======== 文档片段 ========

Redis源码剖析（1）：SkipList

1 前言

SkipList由William Pugh在他的论文《Skip Lists: A Probabilistic Alternative to Balanced Trees》中提出，是一种可以用来代替平衡树的数据结构。它采取了概率平衡而不是严格强制的平衡，因此插入和删除的算法比平衡树的等效算法简单得多，速度也快得多。

1.1 空间开销

SkipList的底层是单项链表，区别在于每个链表节点有多层指向下个节点的指针，而链表的随机层数算法由常数p决定，因此，SkipList的额外空间开销与p相关。

根据随即层数算法，得出每个节点的平均层数为1/(1-p)，则SkipList的总体空间开销即为n/(1-p)。

1.2 时间复杂度

SkipList的查找时间复杂度为O(log(n))。

2 Redis中的实现

在Redis中，SkipList主要作为Sorted Set的底层数据结构，它的实现几乎是William Pugh在论文中描述的原始算法的C语言版的翻译。除了对以下三个方面进行了修改:

该实现允许重复的分数（score）。
同时通过键（即score）和对应的元素进行比较
有一个向前指针，所以第一层是双向链表，以此允许从尾到头的遍历。

2.1 数据结构

/* 链表节点 */
typedef struct zskiplistNode {
    sds ele;
    double score;
    struct zskiplistNode *backward; // 第一层的backward指针
    struct zskiplistLevel {
        struct zskiplistNode *forward; // 每一层的forward指针
        unsigned long span; // 到下个节点的跨度
    } level[];
} zskiplistNode;

/* 链表 */
typedef struct zskiplist {
    struct zskiplistNode *header; // 哑头节点，初始化MAX_LEVEL层
    struct zskiplistNode *tail; // 尾节点，初始化为null
    unsigned long length;
    int level;
} zskiplist;

2.2 SkipList核心API

2.2.1 初始化

/* 创建SkipList */
zskiplist *zslCreate(void) {
    int j;
    zskiplist *zsl;

    zsl = zmalloc(sizeof(*zsl));
    zsl->level = 1; // 初始化最高层数为1
    zsl->length = 0; // 初始化长度为0
    
    /* 头节点为哑节点，初始化MAX_LEVEL层 */
    zsl->header = zslCreateNode(ZSKIPLIST_MAXLEVEL,0,NULL);
    for (j = 0; j < ZSKIPLIST_MAXLEVEL; j++) {
        zsl->header->level[j].forward = NULL;
        zsl->header->level[j].span = 0;
    }
    zsl->header->backward = NULL;
    zsl->tail = NULL; // 尾节点初始化为null
    return zsl;
}

2.2.2 添加

/* 随即层数算法 */
int zslRandomLevel(void) {
    int level = 1;
    while ((random()&0xFFFF) < (ZSKIPLIST_P * 0xFFFF))
        level += 1;
    return (level<ZSKIPLIST_MAXLEVEL) ? level : ZSKIPLIST_MAXLEVEL;
}

/* 插入节点（假设插入元素不存在） */
zskiplistNode *zslInsert(zskiplist *zsl, double score, sds ele) {
    zskiplistNode *update[ZSKIPLIST_MAXLEVEL]; // 记录所插入节点的每一层的前驱节点
    zskiplistNode *x;
    
    unsigned int rank[ZSKIPLIST_MAXLEVEL]; // 记录所插入节点的每一层的前驱节点的跨度
    int i, level;

    serverAssert(!isnan(score));
    x = zsl->header;
    /* 每一层循环相当于走向down指针 */
    for (i = zsl->level-1; i >= 0; i--) {
        /* store rank that is crossed to reach the insert position */
        rank[i] = i == (zsl->level-1) ? 0 : rank[i+1];
        
        /*
        走向forward指针的条件：
        1. forward节点不为空
        2. forward节点的值小于插入值，或者等于但是元素小于插入元素
        */
        while (x->level[i].forward &&
                (x->level[i].forward->score < score ||
                    (x->level[i].forward->score == score &&
                    sdscmp(x->level[i].forward->ele,ele) < 0)))

======== 收集的数据 ========

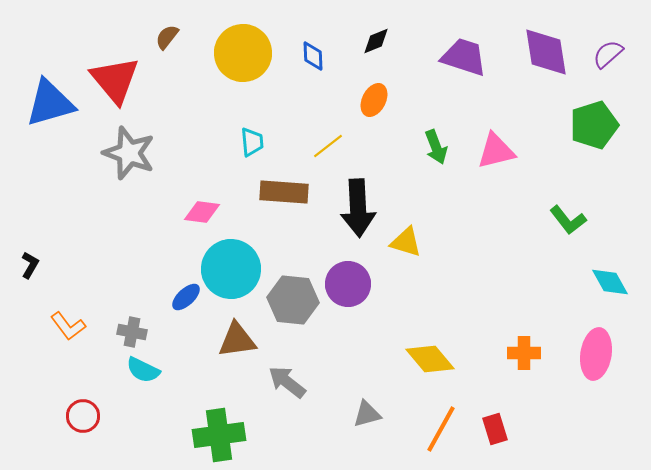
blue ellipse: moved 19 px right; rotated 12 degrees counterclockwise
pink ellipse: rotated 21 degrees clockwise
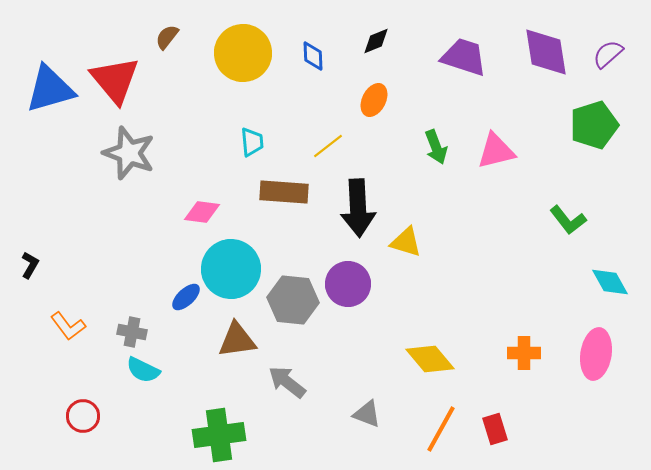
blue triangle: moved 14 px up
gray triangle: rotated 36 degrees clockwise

========

* [任务说明] 把Redis SkipList源码剖析一文中从含有“根据随即层数算法，得出每个节”的词句起、到“该实现允许重复的分数（score）。”止的那一段一字不差地抄录下来。

* [任务回答]
根据随即层数算法，得出每个节点的平均层数为1/(1-p)，则SkipList的总体空间开销即为n/(1-p)。

1.2 时间复杂度

SkipList的查找时间复杂度为O(log(n))。

2 Redis中的实现

在Redis中，SkipList主要作为Sorted Set的底层数据结构，它的实现几乎是William Pugh在论文中描述的原始算法的C语言版的翻译。除了对以下三个方面进行了修改:

该实现允许重复的分数（score）。